В общем, ходили мы по двору и шепотом обсуждали стратегические вопросы. И вдруг Маринку осенило. А когда ее осеняет, она первым делом выкатывает глаза и начинает глотать воздух, как выброшенная на берег рыба. Мы тут же притормозили и какое-то время с любопытством наблюдали за нашей подругой.
– Ну чего? – поторопила Каринка.
– А давайте… – очнулась Маринка и снова замолчала.
– Чего давайте? – заволновались мы.
– Давайте по крышам гаражей пойдем гулять!
– Зачем? – сварливо отозвалась я. Словно чувствовала, что не надо нам на эти крыши лезть, ничем хорошим это не закончится.
– Чего-то полезное можем найти! – с нажимом ответила Маринка. – Замазку какую, например. Авось в жвачку добавим. Ну что, пошли?
– Конечно, пошли, – откликнулись Каринка с Манькой. Их вообще спрашивать не надо, просто сделай таинственный вид, и они готовы следовать за тобой в любой конец света!

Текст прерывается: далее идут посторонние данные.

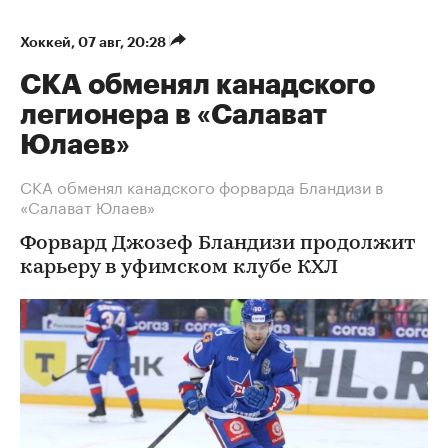
Хоккей
⁠,
07 авг, 20:28
СКА обменял канадского
легионера в «Салават
Юлаев»
СКА обменял канадского форварда Бландизи в
«Салават Юлаев»
Форвард Джозеф Бландизи продолжит
карьеру в уфимском клубе КХЛ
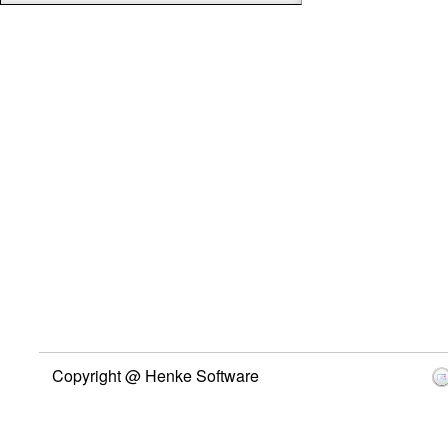
Copyright @ Henke Software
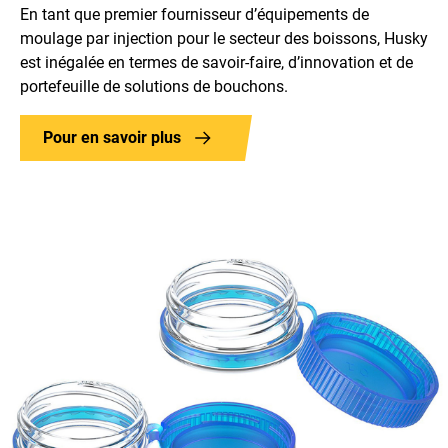
En tant que premier fournisseur d’équipements de
moulage par injection pour le secteur des boissons, Husky
est inégalée en termes de savoir-faire, d’innovation et de
portefeuille de solutions de bouchons.
Pour en savoir plus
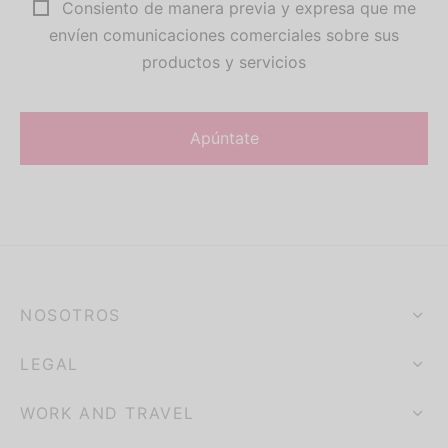
Consiento de manera previa y expresa que me
envíen comunicaciones comerciales sobre sus
productos y servicios
NOSOTROS
LEGAL
WORK AND TRAVEL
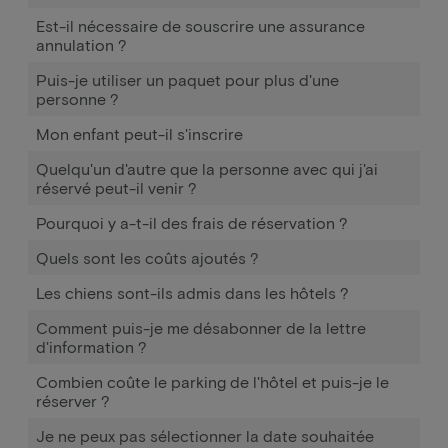
Est-il nécessaire de souscrire une assurance
annulation ?
Puis-je utiliser un paquet pour plus d'une
personne ?
Mon enfant peut-il s'inscrire
Quelqu'un d'autre que la personne avec qui j'ai
réservé peut-il venir ?
Pourquoi y a-t-il des frais de réservation ?
Quels sont les coûts ajoutés ?
Les chiens sont-ils admis dans les hôtels ?
Comment puis-je me désabonner de la lettre
d'information ?
Combien coûte le parking de l'hôtel et puis-je le
réserver ?
Je ne peux pas sélectionner la date souhaitée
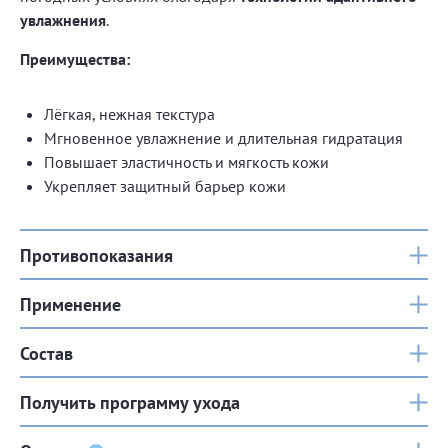
увлажнения
.
Преимущества:
Лёгкая, нежная текстура
Мгновенное увлажнение и длительная гидратация
Повышает эластичность и мягкость кожи
Укрепляет защитный барьер кожи
Противопоказания
Применение
Состав
Получить программу ухода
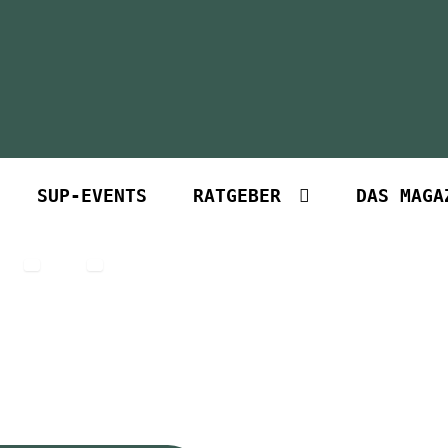
SUP-EVENTS
RATGEBER
DAS MAGA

И что я могла сказать? Нет, не пойдем на крыши, давайте лучше в салочки играть? Меня бы на смех подняли! В салочки мы уже давно не играем, года два точно. Как повзрослели, так и не играем. Увлечения теперь у нас другие, с радикальным уклоном. Например, мы научились гасить во рту зажженные спички. Правда, удовольствие это редкое, потому что спички достать – целая проблема. Дома они хранятся как зеница ока, и не потому, что дефицитные, как раз в магазинах спичек навалом – и в продуктовом, и в скобяном, и в военторге, и даже в овощной лавке на Ленина. А потому, что к спичкам нам строго-настрого запрещено прикасаться. Особенно после истории с тумбанами [16] . В магазине мы спички купить не можем, потому что Ба не поленилась заглянуть ко всем продавцам с просьбой не давать их вот этим оглоедкам (широкий жест в сторону наших понурых темечек). И теперь мы табуированные в плане горюче-поджигательных материалов клиенты в любой торговой точке Берда. Эти взрослые, они иногда очень солидарные люди, особенно когда объединяются против детей.
16
Об этом тоже читайте в книге «Манюня».
Какое-то время материал для опытов поставляла нам Маринка. Благодаря ей мы имели возможность неустанно совершенствоваться в нелегком деле гашения во рту зажженных спичек. Но потом Маринкин брат Сурик учинил такое, что теперь в каждом доме Берда спички – самый строго охраняемый предмет. Лежат они исключительно в недоступных для детей местах, в окружении медвежьих капканов, заминированных рвов и прочих неприступных приспособлений. А всё почему? А всё потому, что Сурику взбрело в голову впервые в жизни покурить. Такое иногда случается с недалекими на мозг мальчиками тринадцати лет от роду. Некуда такому мальчику девать свою кипучую энергию, вот он и пускает ее на всякие разрушительные мероприятия. Хотя нужно признать – Сурика в этой истории полностью винить нельзя, он стал жертвой обстоятельств. В некотором неоспоримом роде.